/---

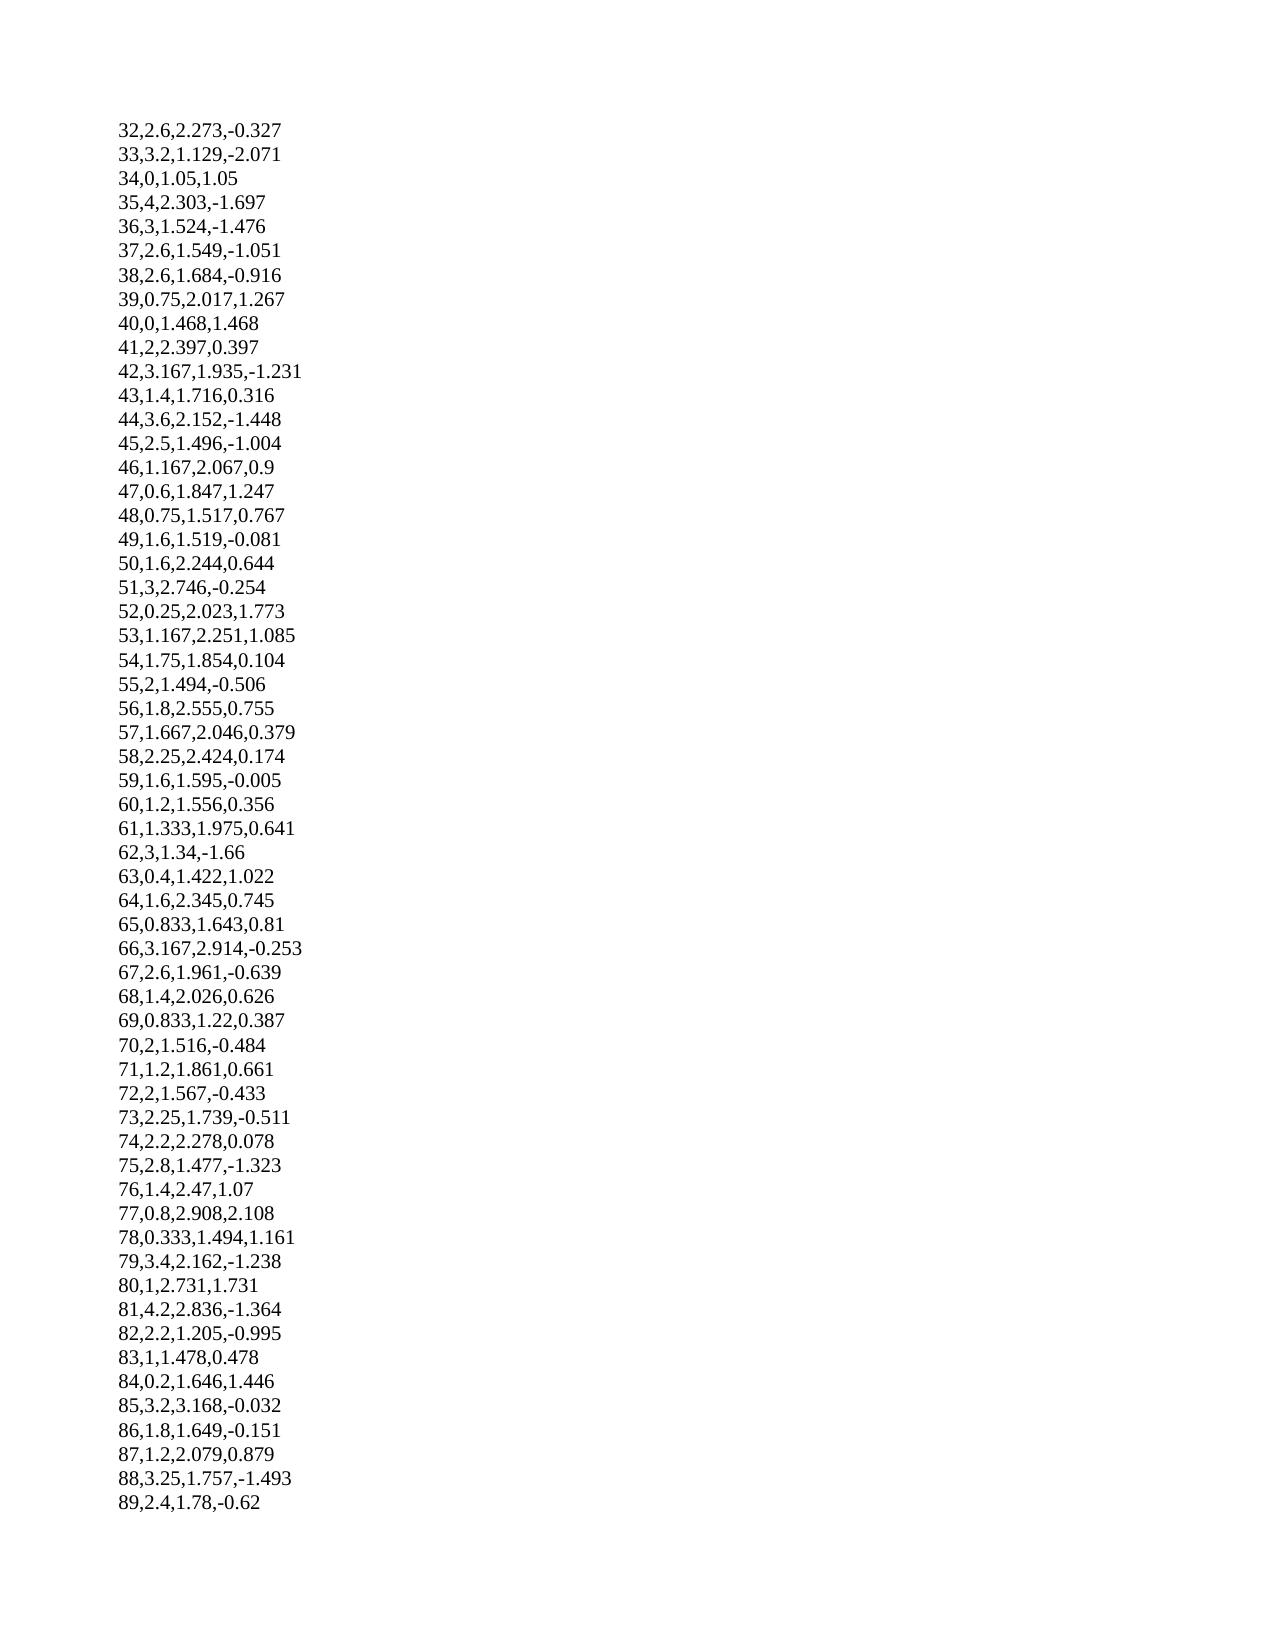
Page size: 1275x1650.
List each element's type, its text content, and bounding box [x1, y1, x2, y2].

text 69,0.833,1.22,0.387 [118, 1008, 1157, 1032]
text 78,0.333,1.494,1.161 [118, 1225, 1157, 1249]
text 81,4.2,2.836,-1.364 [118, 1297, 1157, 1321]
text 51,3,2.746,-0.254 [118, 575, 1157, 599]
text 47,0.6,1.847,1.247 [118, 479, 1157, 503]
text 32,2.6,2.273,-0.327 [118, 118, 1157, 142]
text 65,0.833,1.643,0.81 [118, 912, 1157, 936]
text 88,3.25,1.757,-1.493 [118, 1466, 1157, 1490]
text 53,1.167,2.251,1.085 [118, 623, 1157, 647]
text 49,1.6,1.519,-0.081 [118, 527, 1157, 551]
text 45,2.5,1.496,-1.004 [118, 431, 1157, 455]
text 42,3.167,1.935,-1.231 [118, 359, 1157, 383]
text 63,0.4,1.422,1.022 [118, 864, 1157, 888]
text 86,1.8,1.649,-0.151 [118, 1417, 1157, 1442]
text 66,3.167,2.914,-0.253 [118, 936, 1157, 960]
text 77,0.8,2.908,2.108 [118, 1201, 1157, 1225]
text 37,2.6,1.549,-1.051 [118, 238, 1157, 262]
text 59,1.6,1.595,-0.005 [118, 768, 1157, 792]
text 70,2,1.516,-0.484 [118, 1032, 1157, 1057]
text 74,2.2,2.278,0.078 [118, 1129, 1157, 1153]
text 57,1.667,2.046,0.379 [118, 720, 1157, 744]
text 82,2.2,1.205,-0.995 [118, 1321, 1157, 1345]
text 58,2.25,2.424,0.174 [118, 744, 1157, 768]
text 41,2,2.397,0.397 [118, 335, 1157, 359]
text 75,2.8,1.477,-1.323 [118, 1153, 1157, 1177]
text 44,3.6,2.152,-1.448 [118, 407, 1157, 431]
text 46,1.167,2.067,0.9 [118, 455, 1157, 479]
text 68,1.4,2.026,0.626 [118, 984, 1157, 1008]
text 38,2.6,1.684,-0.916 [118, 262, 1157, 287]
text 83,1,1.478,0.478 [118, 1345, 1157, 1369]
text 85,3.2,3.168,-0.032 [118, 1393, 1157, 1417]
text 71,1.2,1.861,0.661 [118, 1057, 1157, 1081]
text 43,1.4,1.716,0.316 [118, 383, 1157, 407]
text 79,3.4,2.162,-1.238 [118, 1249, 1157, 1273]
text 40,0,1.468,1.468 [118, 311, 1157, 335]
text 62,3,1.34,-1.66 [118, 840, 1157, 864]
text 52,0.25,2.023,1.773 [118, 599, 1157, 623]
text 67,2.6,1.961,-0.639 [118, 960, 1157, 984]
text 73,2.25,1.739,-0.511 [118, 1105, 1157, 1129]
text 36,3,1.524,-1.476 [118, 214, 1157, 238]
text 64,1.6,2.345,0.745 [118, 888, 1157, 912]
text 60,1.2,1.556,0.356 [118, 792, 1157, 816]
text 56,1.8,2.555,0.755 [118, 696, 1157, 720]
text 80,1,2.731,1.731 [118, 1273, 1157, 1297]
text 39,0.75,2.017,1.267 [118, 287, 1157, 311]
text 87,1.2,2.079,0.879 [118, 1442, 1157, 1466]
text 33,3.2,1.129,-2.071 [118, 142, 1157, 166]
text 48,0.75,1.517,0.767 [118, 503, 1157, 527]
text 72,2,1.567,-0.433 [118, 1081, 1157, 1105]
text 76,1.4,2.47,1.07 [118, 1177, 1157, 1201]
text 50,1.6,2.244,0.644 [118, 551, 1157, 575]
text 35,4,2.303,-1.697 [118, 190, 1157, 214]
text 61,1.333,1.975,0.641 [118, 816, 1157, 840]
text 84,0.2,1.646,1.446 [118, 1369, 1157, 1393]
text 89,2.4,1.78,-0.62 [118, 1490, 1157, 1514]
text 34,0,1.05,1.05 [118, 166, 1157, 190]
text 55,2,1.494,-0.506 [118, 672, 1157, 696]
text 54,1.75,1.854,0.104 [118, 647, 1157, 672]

\---

→ **Task goal**:
Please reproduce every line of the records above without any changes, leaving out the pictures.

→ **Solved exercise**:
Page size: 1275x1650.
List each element's type, its text content, and bounding box [x1, y1, x2, y2].

text 69,0.833,1.22,0.387 [118, 1008, 1157, 1032]
text 78,0.333,1.494,1.161 [118, 1225, 1157, 1249]
text 81,4.2,2.836,-1.364 [118, 1297, 1157, 1321]
text 51,3,2.746,-0.254 [118, 575, 1157, 599]
text 47,0.6,1.847,1.247 [118, 479, 1157, 503]
text 32,2.6,2.273,-0.327 [118, 118, 1157, 142]
text 65,0.833,1.643,0.81 [118, 912, 1157, 936]
text 88,3.25,1.757,-1.493 [118, 1466, 1157, 1490]
text 53,1.167,2.251,1.085 [118, 623, 1157, 647]
text 49,1.6,1.519,-0.081 [118, 527, 1157, 551]
text 45,2.5,1.496,-1.004 [118, 431, 1157, 455]
text 42,3.167,1.935,-1.231 [118, 359, 1157, 383]
text 63,0.4,1.422,1.022 [118, 864, 1157, 888]
text 86,1.8,1.649,-0.151 [118, 1417, 1157, 1442]
text 66,3.167,2.914,-0.253 [118, 936, 1157, 960]
text 77,0.8,2.908,2.108 [118, 1201, 1157, 1225]
text 37,2.6,1.549,-1.051 [118, 238, 1157, 262]
text 59,1.6,1.595,-0.005 [118, 768, 1157, 792]
text 70,2,1.516,-0.484 [118, 1032, 1157, 1057]
text 74,2.2,2.278,0.078 [118, 1129, 1157, 1153]
text 57,1.667,2.046,0.379 [118, 720, 1157, 744]
text 82,2.2,1.205,-0.995 [118, 1321, 1157, 1345]
text 58,2.25,2.424,0.174 [118, 744, 1157, 768]
text 41,2,2.397,0.397 [118, 335, 1157, 359]
text 75,2.8,1.477,-1.323 [118, 1153, 1157, 1177]
text 44,3.6,2.152,-1.448 [118, 407, 1157, 431]
text 46,1.167,2.067,0.9 [118, 455, 1157, 479]
text 68,1.4,2.026,0.626 [118, 984, 1157, 1008]
text 38,2.6,1.684,-0.916 [118, 262, 1157, 287]
text 83,1,1.478,0.478 [118, 1345, 1157, 1369]
text 85,3.2,3.168,-0.032 [118, 1393, 1157, 1417]
text 71,1.2,1.861,0.661 [118, 1057, 1157, 1081]
text 43,1.4,1.716,0.316 [118, 383, 1157, 407]
text 79,3.4,2.162,-1.238 [118, 1249, 1157, 1273]
text 40,0,1.468,1.468 [118, 311, 1157, 335]
text 62,3,1.34,-1.66 [118, 840, 1157, 864]
text 52,0.25,2.023,1.773 [118, 599, 1157, 623]
text 67,2.6,1.961,-0.639 [118, 960, 1157, 984]
text 73,2.25,1.739,-0.511 [118, 1105, 1157, 1129]
text 36,3,1.524,-1.476 [118, 214, 1157, 238]
text 64,1.6,2.345,0.745 [118, 888, 1157, 912]
text 60,1.2,1.556,0.356 [118, 792, 1157, 816]
text 56,1.8,2.555,0.755 [118, 696, 1157, 720]
text 80,1,2.731,1.731 [118, 1273, 1157, 1297]
text 39,0.75,2.017,1.267 [118, 287, 1157, 311]
text 87,1.2,2.079,0.879 [118, 1442, 1157, 1466]
text 33,3.2,1.129,-2.071 [118, 142, 1157, 166]
text 48,0.75,1.517,0.767 [118, 503, 1157, 527]
text 72,2,1.567,-0.433 [118, 1081, 1157, 1105]
text 76,1.4,2.47,1.07 [118, 1177, 1157, 1201]
text 50,1.6,2.244,0.644 [118, 551, 1157, 575]
text 35,4,2.303,-1.697 [118, 190, 1157, 214]
text 61,1.333,1.975,0.641 [118, 816, 1157, 840]
text 84,0.2,1.646,1.446 [118, 1369, 1157, 1393]
text 89,2.4,1.78,-0.62 [118, 1490, 1157, 1514]
text 34,0,1.05,1.05 [118, 166, 1157, 190]
text 55,2,1.494,-0.506 [118, 672, 1157, 696]
text 54,1.75,1.854,0.104 [118, 647, 1157, 672]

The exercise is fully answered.